Monthly Archives: October 2015

Programming language markets

Last night at the Sydney Go Users’ meetup, Jason Buberel, product manager for the Go project, gave an excellent presentation on a product manager’s perspective on the Go project.

As part of his presentation, Buberel broke down the marketplace for a programming language into seven segments.

Programming language market for Go, courtesy Jason Buberel

As a thought experiment, I’ve taken Buberel’s market segments and applied them across a bunch of contemporary languages.

Disclaimer: I’m not a product manager, I’ve just seen one on stage.

Language	Embedded and devices¹	Systems and drivers²	Server and infrastructure³	Web and mobile⁴	Big data and scientific computing	Desktop applications⁵	Mobile applications
Go	0	0	3	2	1	1⁶	1
Rust	1	1	0	2	0	2^{6, 11}	0
Java	2¹⁴	0	2	3	3	2⁷	3
Python	1	0	3¹²	3	3	2^{6, 10}	0
Ruby	0	0	3	3	0	1⁶	0
Node.js (Javascript / v8)	1¹³	0	0	2	0	0	2⁸
Objective-C / Swift	0	3	2	2⁹	0	3	3
C/C++	3	3	3	2	3	3	2

Is your favourite language missing ? Feel free to print this table out and draw in the missing row.

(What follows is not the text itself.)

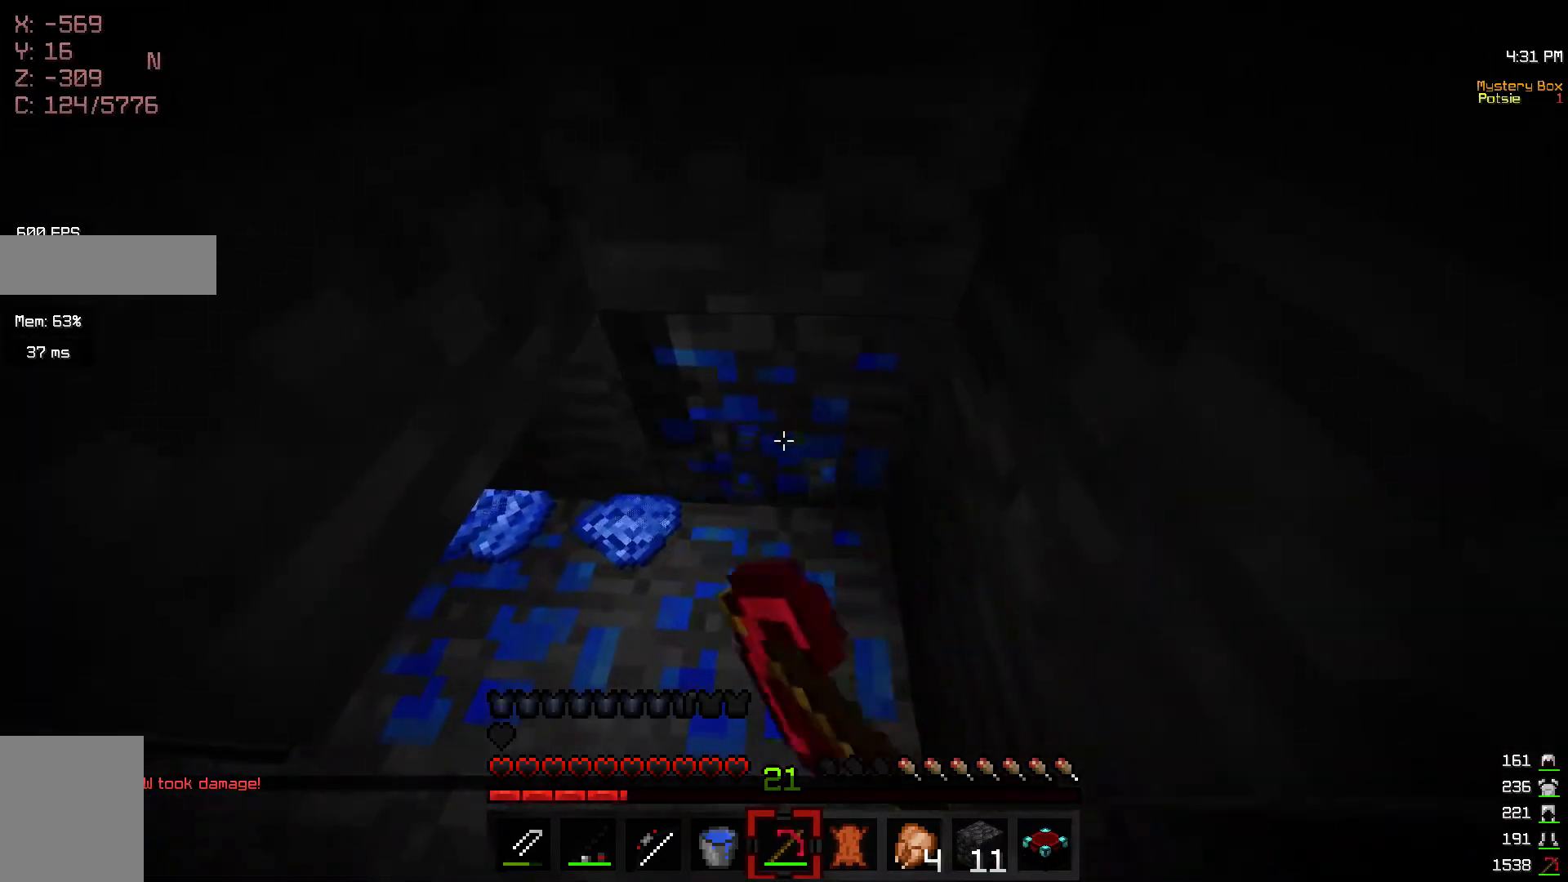
{"keys": [], "mouse": ["left"], "events": []}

Scoring system: 0 – no presence, lack of interest or technical limitation. 1 – emerging presence or proof of concept. 2 – active competitor. 3 – market leader.

Conclusion

If there is a conclusion to be drawn from this rather unscientific study, every language is in competition to be the language of the backend. As for the other market segments, everyone competes with C and C++, even Java.

Notes:

The internet of things that are too small to run linux; micrcontrollers, arduino, esp8266, etc.
Can you write a kernel, kernel module, or operating system in it ?
Monitoring systems, databases, configuration management systems, that sort of thing.
Web application backends, REST APIs, microservices of all sorts.
Desktop applications, including games, because the mobile applications category would certainly include games.
OpenGL libraries or SDL bindings.
Swing, ugh.
Phonegap, React Native.
Who remembers WebObjects ?
Python is a popular scripting language for games.
Servo, the browser rendering engine is targeting Firefox.
Openstack.
Technically Lua pretending to be Javascript, but who’s counting.
Thanks to @rakyll for reminding me about the Blu Ray drives, and j2me running in everyone’s credit cards.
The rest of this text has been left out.